------ Source extract

At least there is no established pattern to use other values instead of NULL.

Reference Non-grouped Columns

Since I’m dealing with Postgres, I understand this one is not much of an issue. Your query will fail if you build it wrong. Which should be the way databases work.

Sort Data Randomly

Read this chapter online.

The problem of how to fetch a single random instance from a Model comes up every now and then on IRC, indeed, it did again last weekend. Unsurprisingly, I provided a link to this chapter.

One solution that is presented in the book is to select a single row, using a random offset:

import random
# Note: the initial version of this would fail since queryset.count()
# is the number of elements, randint(a, b) includes the value 'b',
# and queryset[b] would be out of range.
index = random.randint(0, queryset.count() - 1)
instance = queryset.all()[index]

This, converts to the query:

SELECT * FROM "table" LIMIT 1 OFFSET %s;

However, without an ordering, I believe this will still do a complete table seek. Instead, you want to order on a column with an index. Like the primary key:

instance = queryset.order_by('pk')[index]

It does take two queries, but sometimes two queries is better than one. Obviously, if your table was always going to be small, it may be better to do the random ordering:

instance = queryset.order_by('?')[0]

Pattern Matching Predicates

I’m sorry to say Django makes it far too easy to do this:

queryset.filter(foo__contains='bar')

Becomes something like:

SELECT * FROM "table" WHERE "table"."foo" LIKE '%bar%';

In many cases, this will be fine, but as you can imagine, you may get surprising matches, or performance may really suck.

Using Postgres’s full-text search is relatively simple: you can quite easily make a custom field that handles this, and with Django 1.7 or later, you can even create your own lookups:

from django.db import models


class TSVectorField(models.Field):
    def db_type(self, connection):
        return 'tsvector'


class TSVectorMatches(models.lookups.BuiltinLookup):
    lookup_name = 'matches'
    def process_lhs(self, qn, connection, lhs=None):
        lhs = lhs or self.lhs
        return qn.compile(lhs)

    def get_rgs_op(self, connection, rhs):
        return '@@ to_tsquery(%s)' % rhs

TSVectorField.register_lookup(TSVectorMatches)

Then, you are able, on a correctly defined field, able to do:

queryset.filter(foo__matches='bar')

Which roughly translates to:

SELECT * FROM "table" WHERE (foo @@ to_tsquery('bar'));

It’s actually a little more complicated than that, but I have a working prototype at https://bitbucket.org/schinckel/django-postgres/. There is a field class, but also an example within the search sub-app.

------------
------ Data block

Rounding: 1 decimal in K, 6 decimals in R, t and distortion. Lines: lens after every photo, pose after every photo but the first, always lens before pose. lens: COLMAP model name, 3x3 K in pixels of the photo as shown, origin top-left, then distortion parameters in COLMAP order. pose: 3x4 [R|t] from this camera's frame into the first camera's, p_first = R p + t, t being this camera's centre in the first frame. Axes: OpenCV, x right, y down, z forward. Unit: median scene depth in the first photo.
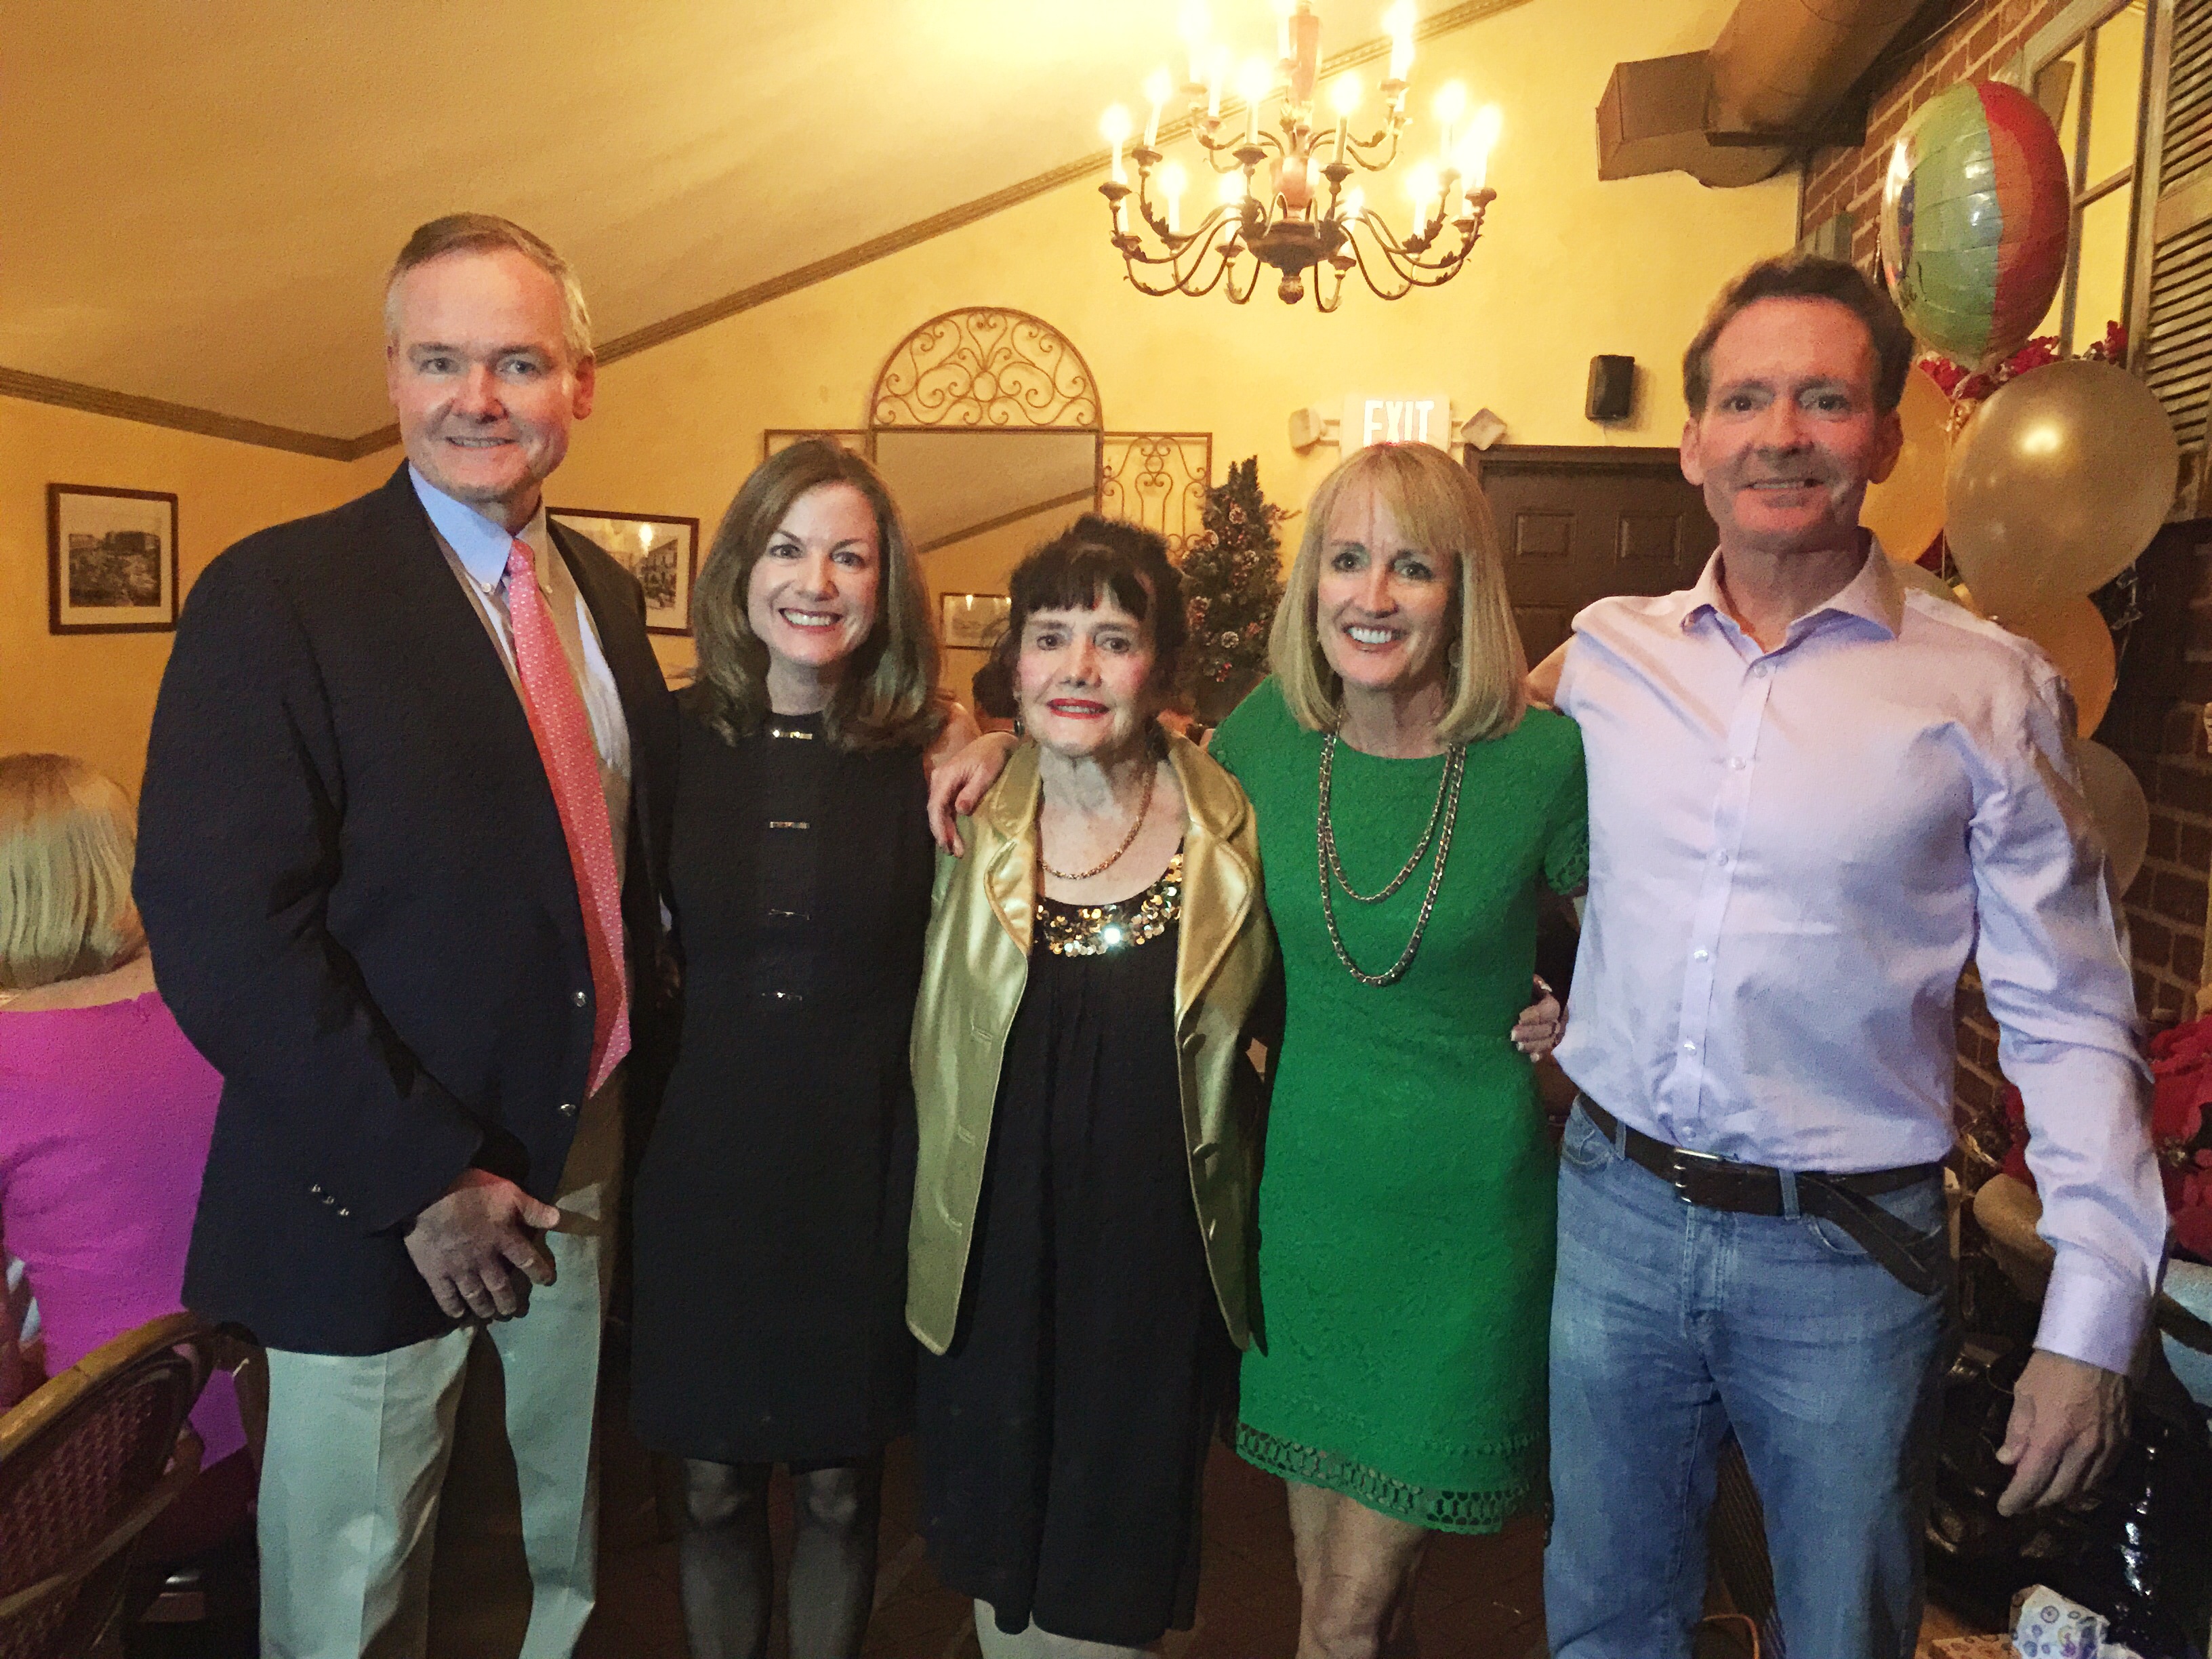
lens RADIAL K [[1873.4, 0, 1112.8], [0, 1873.4, 823.7], [0, 0, 1]] dist [0.051784, 0.010919]
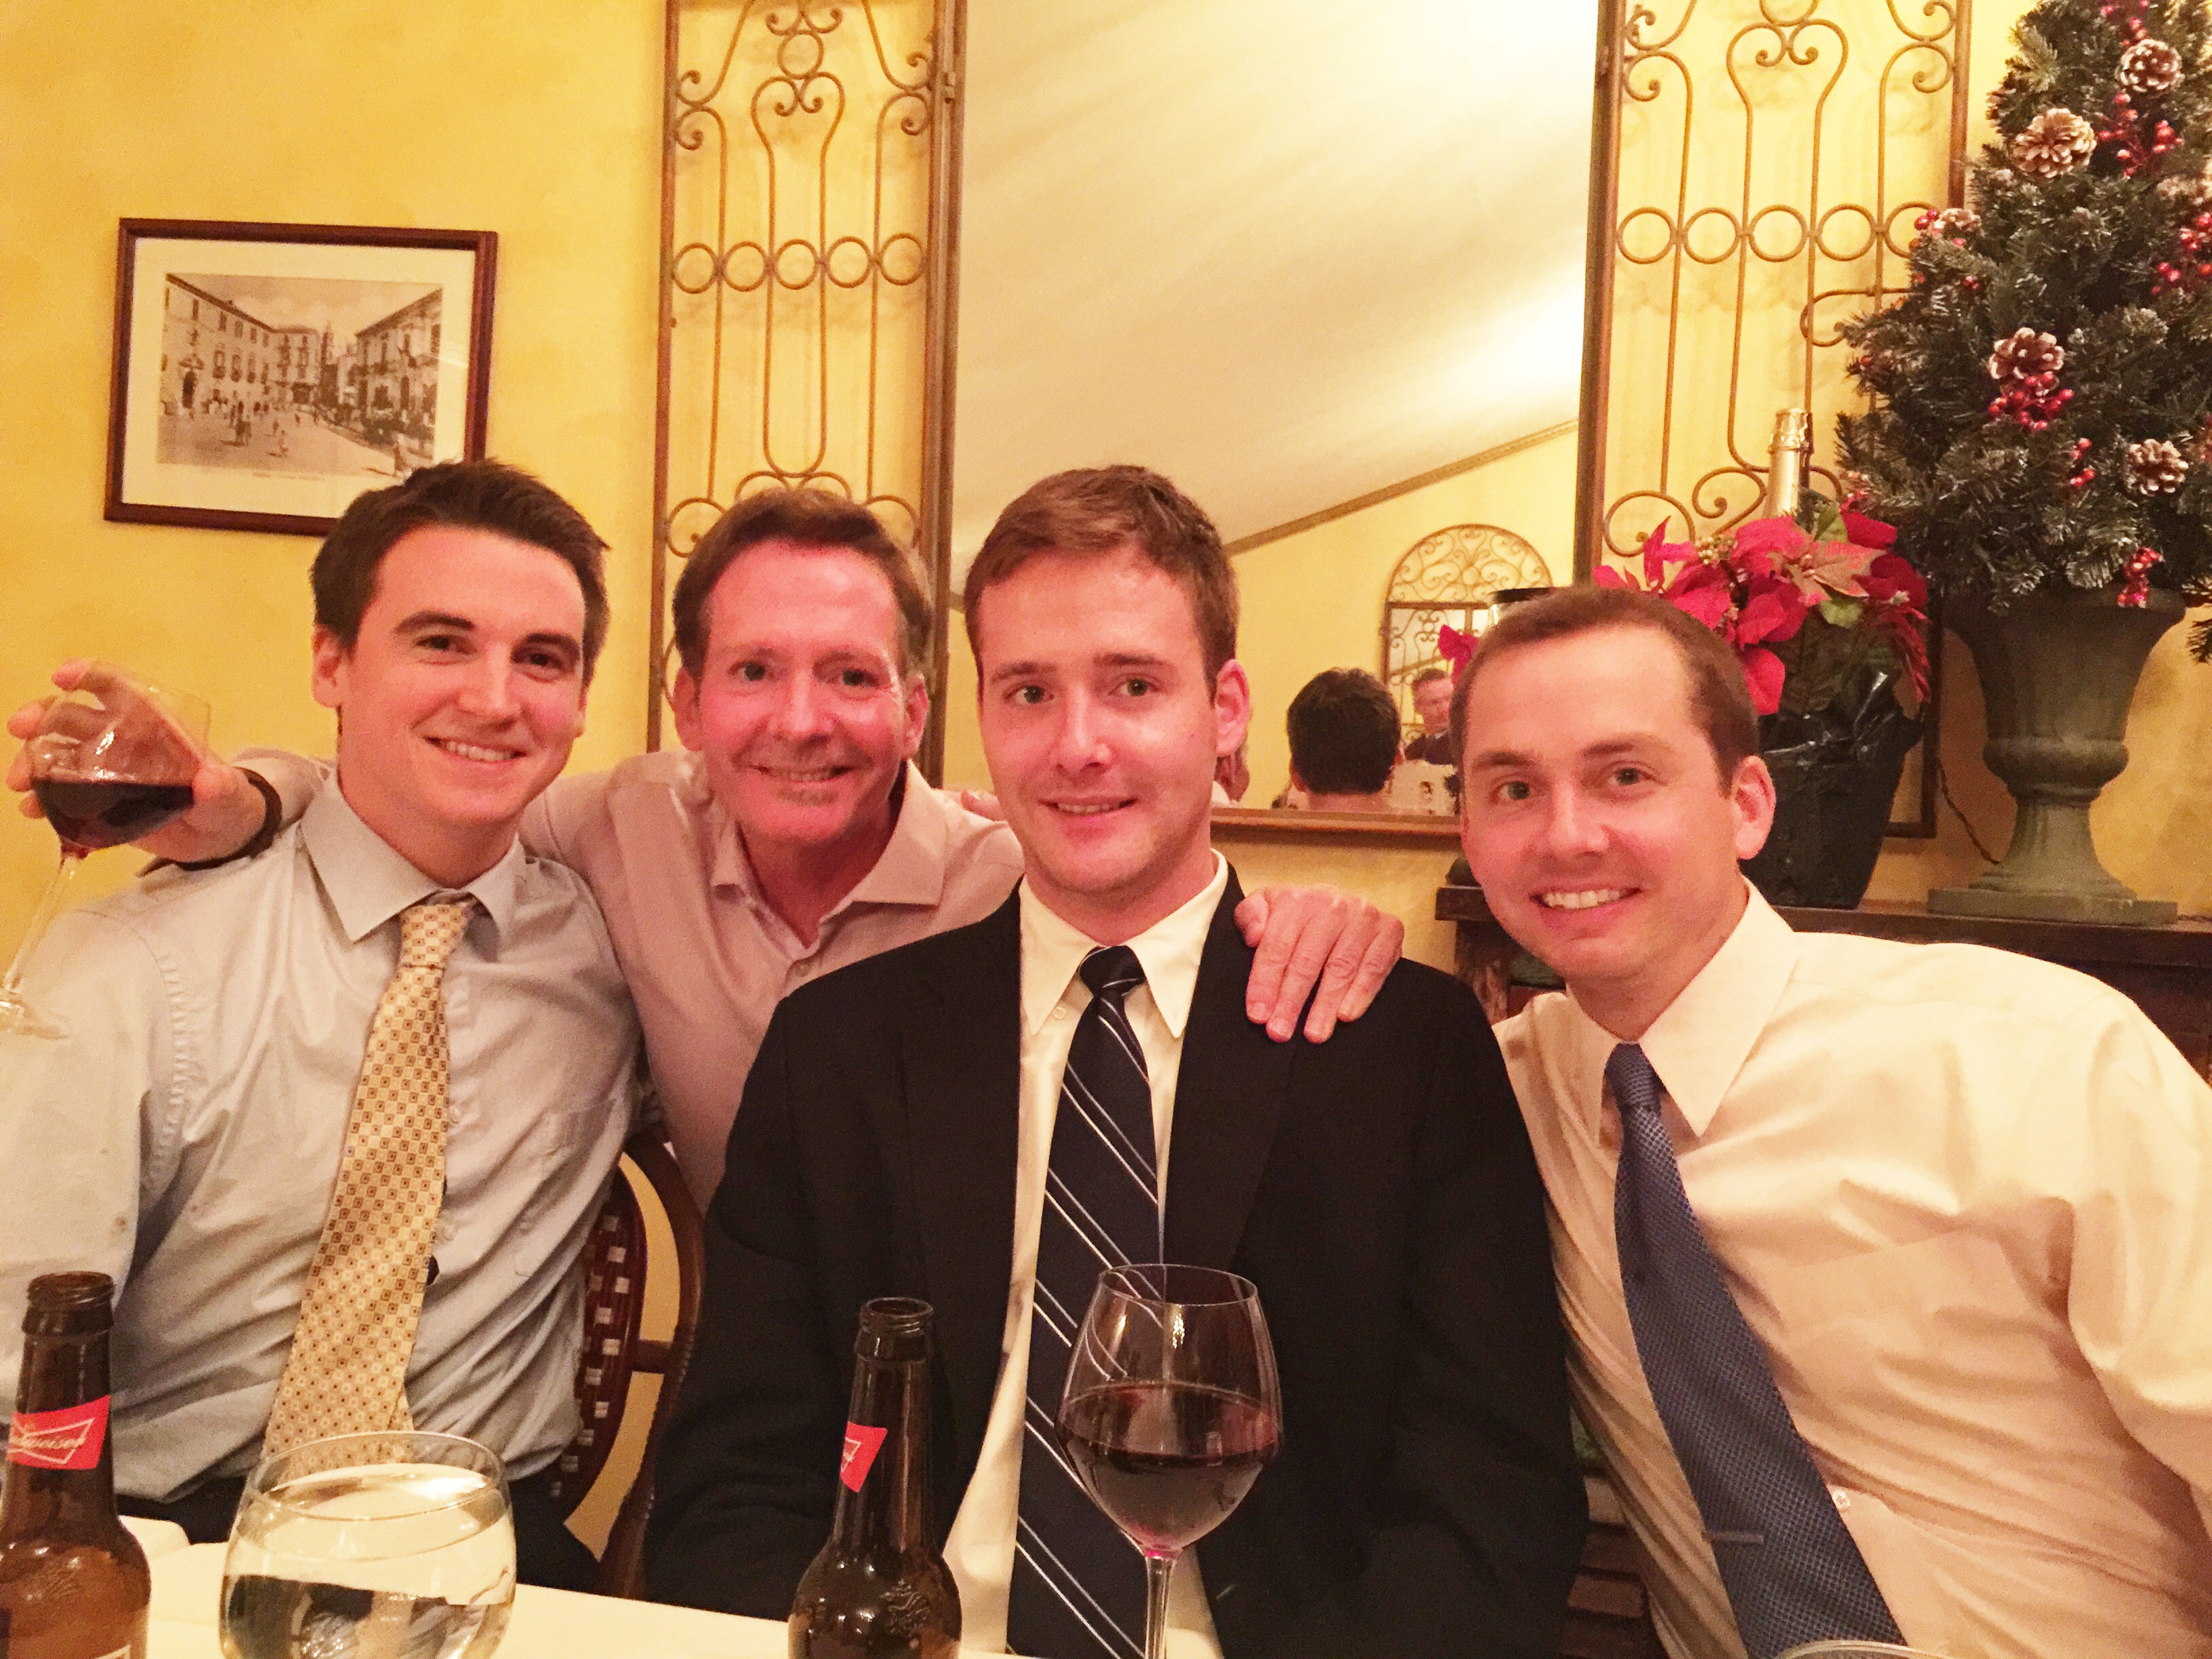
lens RADIAL K [[1874.2, 0, 1102.0], [0, 1874.2, 832.5], [0, 0, 1]] dist [0.080485, -0.112041]
pose [[0.996175, 0.014688, -0.086133, -0.067018], [-0.021946, 0.996230, -0.083930, -0.014074], [0.084576, 0.085500, 0.992742, 0.664055]]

------------

-- Assignment --
Translate the sentence "Instead, you want to order on a column with an index." from the passage on Django queries above into French.

-- Task result --
Il faut plutôt trier selon une colonne dotée d'un index.